### What needs to be done
Read the data below line by line and state how many lines hold "ring". Nothing else belongs in the answer.

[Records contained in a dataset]
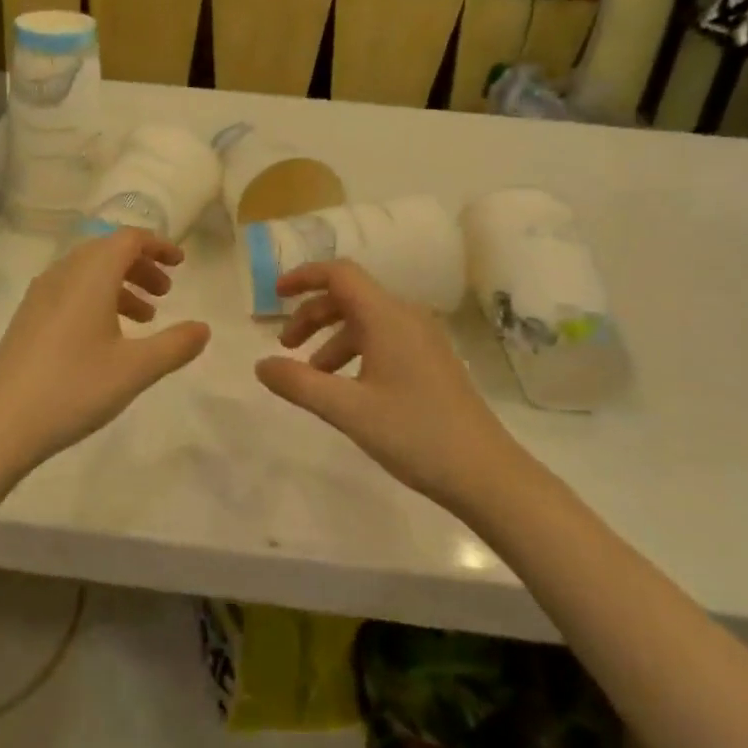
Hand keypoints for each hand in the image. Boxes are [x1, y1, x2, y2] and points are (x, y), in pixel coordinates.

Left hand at [0, 229, 210, 474]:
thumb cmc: (73, 388)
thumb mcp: (135, 369)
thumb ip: (175, 345)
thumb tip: (203, 328)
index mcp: (89, 275)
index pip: (128, 239)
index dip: (157, 245)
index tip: (180, 264)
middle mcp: (62, 274)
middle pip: (107, 251)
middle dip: (141, 265)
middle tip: (166, 292)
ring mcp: (40, 296)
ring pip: (87, 272)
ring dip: (120, 284)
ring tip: (144, 318)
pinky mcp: (27, 319)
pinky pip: (70, 291)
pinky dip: (97, 299)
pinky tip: (107, 338)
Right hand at [255, 259, 516, 510]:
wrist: (486, 473)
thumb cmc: (414, 434)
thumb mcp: (347, 410)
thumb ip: (299, 384)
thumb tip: (261, 365)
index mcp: (387, 317)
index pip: (339, 274)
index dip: (304, 276)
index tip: (275, 295)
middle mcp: (406, 317)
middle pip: (349, 297)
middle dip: (312, 315)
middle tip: (286, 347)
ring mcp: (422, 339)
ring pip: (365, 321)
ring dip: (331, 338)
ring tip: (311, 376)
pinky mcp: (430, 361)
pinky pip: (382, 339)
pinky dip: (354, 352)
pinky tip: (346, 388)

### Exercise result
8